Readers interested in exploring the city’s many Dickensian locations can find more on the Portsmouth Literary Map (have a look at the entries under the Literary Figures (Deceased) and Literary Locations tabs), and there is also a walking tour pamphlet available from the excellent Charles Dickens Birthplace Museum.
The Farewell Tour
On a more melancholy note, it is worth underlining the strain that Dickens’s legendary Reading Tour performances placed on his health. So involved did he become in dramatizing his readings and captivating his eager audiences that the tours began to take their toll. In 1868 and 1869, he embarked on his final ‘Farewell Tours’, but was increasingly overtaken by giddiness and fits of paralysis. He suffered a stroke in Chester on 18 April 1869, and four days later, after collapsing in the aftermath of a 22 April 1869 engagement in Preston, he cancelled the tour.

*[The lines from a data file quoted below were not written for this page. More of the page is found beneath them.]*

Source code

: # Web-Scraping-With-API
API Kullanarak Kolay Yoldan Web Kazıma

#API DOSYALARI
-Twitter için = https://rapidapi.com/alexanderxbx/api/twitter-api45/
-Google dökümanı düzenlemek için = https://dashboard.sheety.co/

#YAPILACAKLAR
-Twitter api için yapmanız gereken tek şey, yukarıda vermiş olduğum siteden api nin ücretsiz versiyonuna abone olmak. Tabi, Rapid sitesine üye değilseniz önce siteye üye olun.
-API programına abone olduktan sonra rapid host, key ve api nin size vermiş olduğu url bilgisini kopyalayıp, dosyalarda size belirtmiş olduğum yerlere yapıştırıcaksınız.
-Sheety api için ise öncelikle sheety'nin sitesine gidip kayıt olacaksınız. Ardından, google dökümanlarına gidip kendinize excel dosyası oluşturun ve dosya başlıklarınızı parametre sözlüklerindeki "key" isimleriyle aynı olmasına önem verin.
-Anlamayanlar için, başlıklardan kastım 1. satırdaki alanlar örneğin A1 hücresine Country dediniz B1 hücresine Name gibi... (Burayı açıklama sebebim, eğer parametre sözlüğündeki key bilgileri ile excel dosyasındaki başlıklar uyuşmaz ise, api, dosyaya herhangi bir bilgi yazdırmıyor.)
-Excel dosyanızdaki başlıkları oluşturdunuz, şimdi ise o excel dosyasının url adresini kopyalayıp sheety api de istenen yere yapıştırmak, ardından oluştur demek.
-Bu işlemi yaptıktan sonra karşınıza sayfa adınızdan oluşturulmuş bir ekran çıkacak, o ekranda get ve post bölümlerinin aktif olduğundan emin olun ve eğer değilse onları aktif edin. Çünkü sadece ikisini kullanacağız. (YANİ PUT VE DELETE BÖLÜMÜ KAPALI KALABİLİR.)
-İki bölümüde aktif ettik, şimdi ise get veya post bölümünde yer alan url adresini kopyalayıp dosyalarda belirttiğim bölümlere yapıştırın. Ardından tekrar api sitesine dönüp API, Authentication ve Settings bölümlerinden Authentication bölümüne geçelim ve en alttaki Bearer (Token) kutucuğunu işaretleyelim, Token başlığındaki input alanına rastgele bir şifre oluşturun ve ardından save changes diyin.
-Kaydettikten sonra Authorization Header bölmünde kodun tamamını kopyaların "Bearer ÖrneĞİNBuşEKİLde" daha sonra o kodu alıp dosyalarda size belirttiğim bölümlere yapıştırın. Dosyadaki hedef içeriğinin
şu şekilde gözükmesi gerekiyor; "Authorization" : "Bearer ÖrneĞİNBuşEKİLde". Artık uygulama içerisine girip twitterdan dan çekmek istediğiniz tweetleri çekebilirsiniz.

Undaunted, he engaged for a further 11 performances in the summer of 1870, during which time he was also working on his final novel, The Mystery of Edwin Drood. His last performance took place before the Prince and Princess of Wales at a Royal Banquet on 2 May. Just over a month later, he suffered a final stroke, dying on 8 June 1870. He was laid to rest in Poet’s Corner, Westminster Abbey.